Fish Bun ($8.95)
O'Leary's Tiki Bar and Grill
5 Bayfront Drive, Sarasota
As the only waterfront tiki bar in the City of Sarasota, you would think the place would have the decency to serve a capable fish sandwich. Customers, especially the many visitors who largely fuel our economy, deserve something fresh and delicious, plucked straight from the Gulf. Instead, O'Leary's patrons get to enjoy the gorgeous vistas of Sarasota Bay while dining on a cheap species of catfish native to the Mekong River Delta in Vietnam.
The “Galley Sandwiches” section of O'Leary's only offers a single seafood selection. It simply reads: “Fish Bun (fish filet grilled, fried or blackened).” I asked the woman behind the counter – she appeared to be a manager by the way she directed the other workers – which, exactly, kind of fish she she puts on the bun.

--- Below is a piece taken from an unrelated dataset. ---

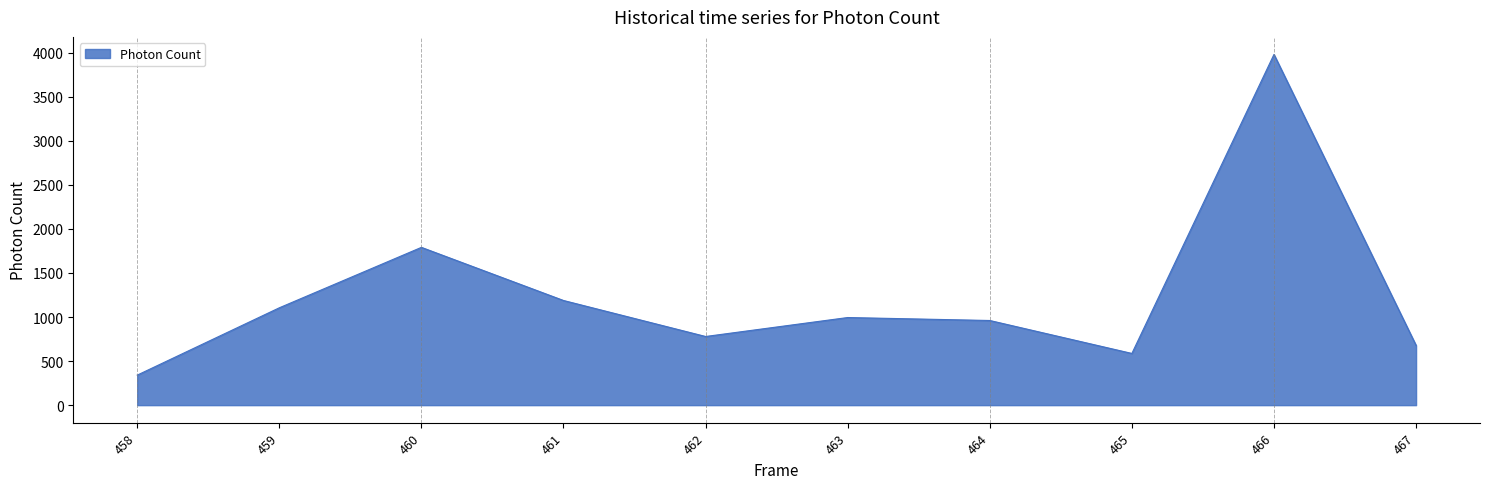

Reading left to right, list all the values displayed in this chart.

340.7	1104.6	1790.3	1187.4	778.9	994.0	960.4	586.6	3979.3	678.0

The woman stink-eyed me and muttered about it being a fresh, tasty white fish called “basa.” Well, let me tell you about “basa.” It’s a prettier name for Pangasius bocourti, a fish the Vietnamese would sell in the U.S. as catfish until Congress passed a law in 2003 preventing the imported fish from being labeled as such. In the U.K., they call it "Vietnamese river cobbler" or just "river cobbler."

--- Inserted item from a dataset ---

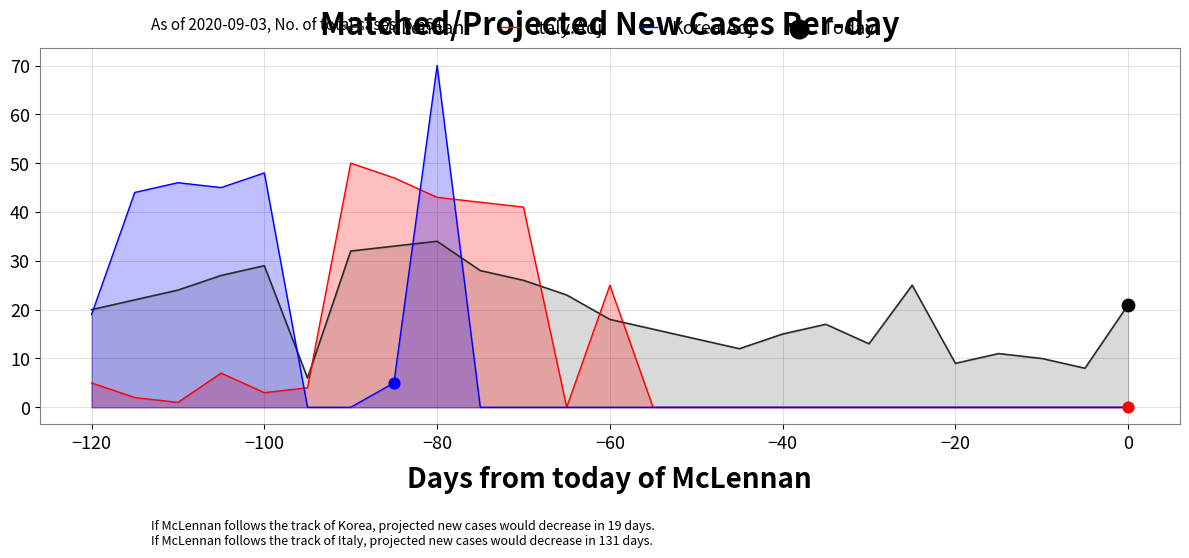

What is the total value across all series at 0?

21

The big, blackened basa filet I had at O'Leary's was mushy and teemed with a nauseating sweetness slightly masked by the hardly potent enough pepper and other seasonings of the pedestrian blackening blend. If you don't want to use fresh fish from the Gulf -- because of price or convenience -- there are much better choices. Cod works, or even cheap old tilapia.
Hungry, I slathered on the store-bought tartar sauce and tried a second bite. No more. Even the curly fires were pretty crummy and, really, how do you screw up curly fries?